Reserve Bank today kept the repo rate unchanged at 8% and cash reserve ratio (CRR) at 4%, citing reason that a change in the monetary policy stance at the current juncture is "premature". Reading out the policy in a conference, RBI Governor Raghuram Rajan said, "There is still some uncertainty about the evolution of base effects in inflation, the strength of the on-going disinflationary impulses, the pace of change of the public's inflationary expectations, as well as the success of the government's efforts to hit deficit targets".
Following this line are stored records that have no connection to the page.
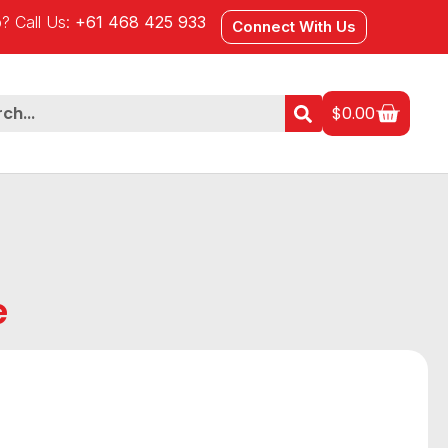
? Call Us:
+61 468 425 933
Connect With Us
$
0.00
e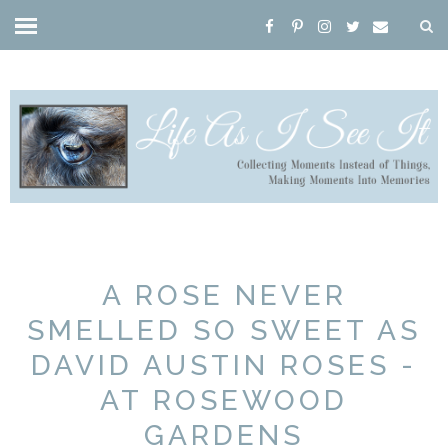
A ROSE NEVER
SMELLED SO SWEET AS
DAVID AUSTIN ROSES -
AT ROSEWOOD
GARDENS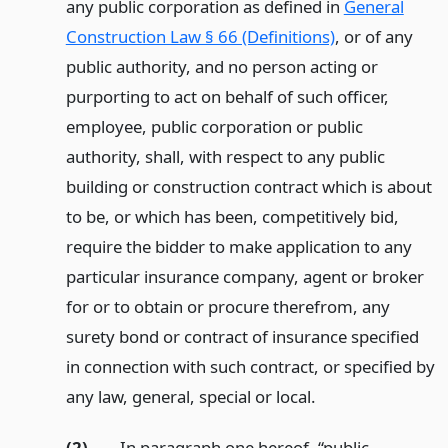
any public corporation as defined in
General
Construction Law § 66 (Definitions)
, or of any
public authority, and no person acting or
purporting to act on behalf of such officer,
employee, public corporation or public
authority, shall, with respect to any public
building or construction contract which is about
to be, or which has been, competitively bid,
require the bidder to make application to any
particular insurance company, agent or broker
for or to obtain or procure therefrom, any
surety bond or contract of insurance specified
in connection with such contract, or specified by
any law, general, special or local.
(2)
In paragraph one hereof, “public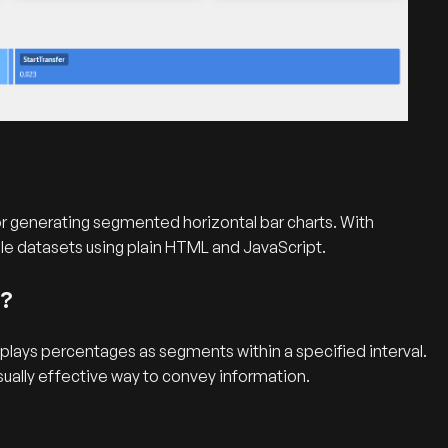
 for generating segmented horizontal bar charts. With
ple datasets using plain HTML and JavaScript.
t?
splays percentages as segments within a specified interval.
sually effective way to convey information.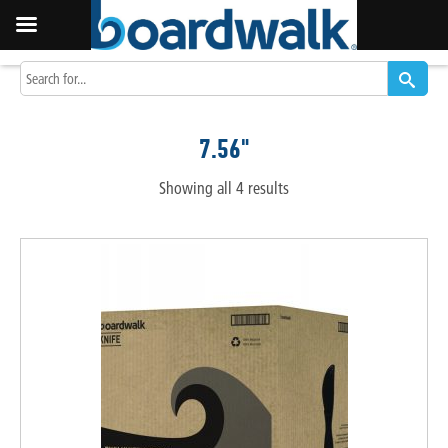
7.56"
Showing all 4 results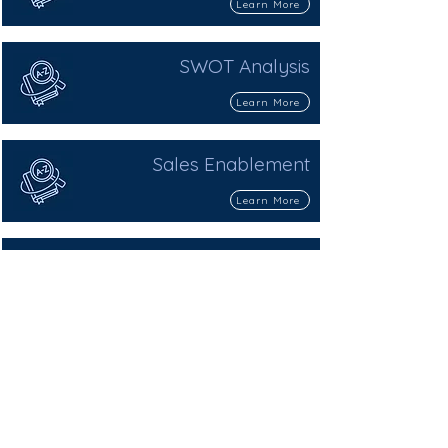
Learn More
SWOT Analysis
Learn More
Sales Enablement
Learn More
Sales Funnel
Learn More
Sales Qualified Lead (SQL)
Learn More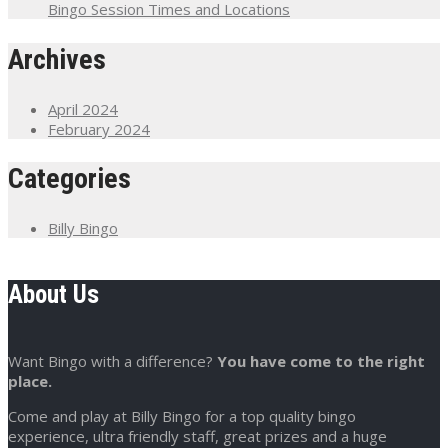
Bingo Session Times and Locations
Archives
April 2024
February 2024
Categories
Billy Bingo
About Us
Want Bingo with a difference?
You have come to the right
place.
Come and play at Billy Bingo for a top quality bingo
experience, ultra friendly staff, great prizes and a huge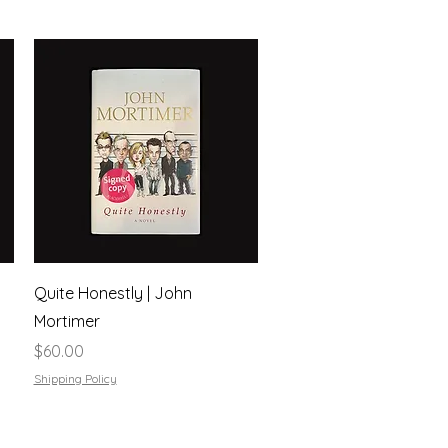
Quick View
Quite Honestly | John
Mortimer
Price
$60.00
Shipping Policy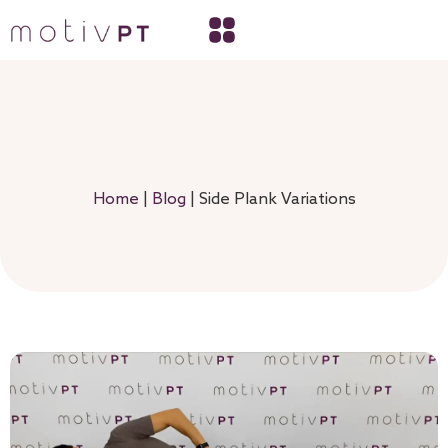
Home
|
Blog
|
Side Plank Variations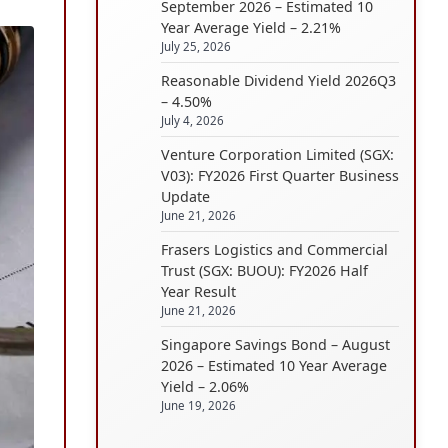
September 2026 – Estimated 10
Year Average Yield – 2.21%
July 25, 2026
Reasonable Dividend Yield 2026Q3
– 4.50%
July 4, 2026
Venture Corporation Limited (SGX:
V03): FY2026 First Quarter Business
Update
June 21, 2026
Frasers Logistics and Commercial
Trust (SGX: BUOU): FY2026 Half
Year Result
June 21, 2026
Singapore Savings Bond – August
2026 – Estimated 10 Year Average
Yield – 2.06%
June 19, 2026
CII said when economic recovery is still fragile and industry is growing at a faltering pace, bold decision of RBI to ease interest rates would have particularly benefited the credit starved SME and improved the poor credit offtake by industry. "... At this juncture, even a symbolic cut in policy rates would have sent a strong signal down the line that both the government and the RBI are acting in concert to harness demand and take the economy to the higher orbit of growth," CII said.

RBI has obviously overlooked strong demand from the industry for a cut in interest rates. The industry's demand for lower interest rates was fully justified, Assocham said. "Growth alone can take care of employment and eventually cut inflation further by increasing the supply line, and bringing in structural changes for tackling inflation on sustained basis", it added. 

However, appropriating RBI's stance, consultancy firm KPMG said inflation has come down because of fall in global prices of crude oil, while structural changes in domestic economy are still awaited. "The inflation which has come down today is not because of structural changes in the domestic economy but due to fall in international prices of crude, which has fallen to a historical low. Therefore, we understand and appreciate the RBI?s stance on no cut in interest rates and look forward to structural changes by the Government in the domestic economy," said Shashwat Sharma, Partner- Financial services, KPMG in India.

Consumer Price Index (CPI) based retail inflation had declined to 5.52% in October on cheaper food items, while wholesale price index (WPI) based inflation dropped to a five-year low of 1.77% during the month.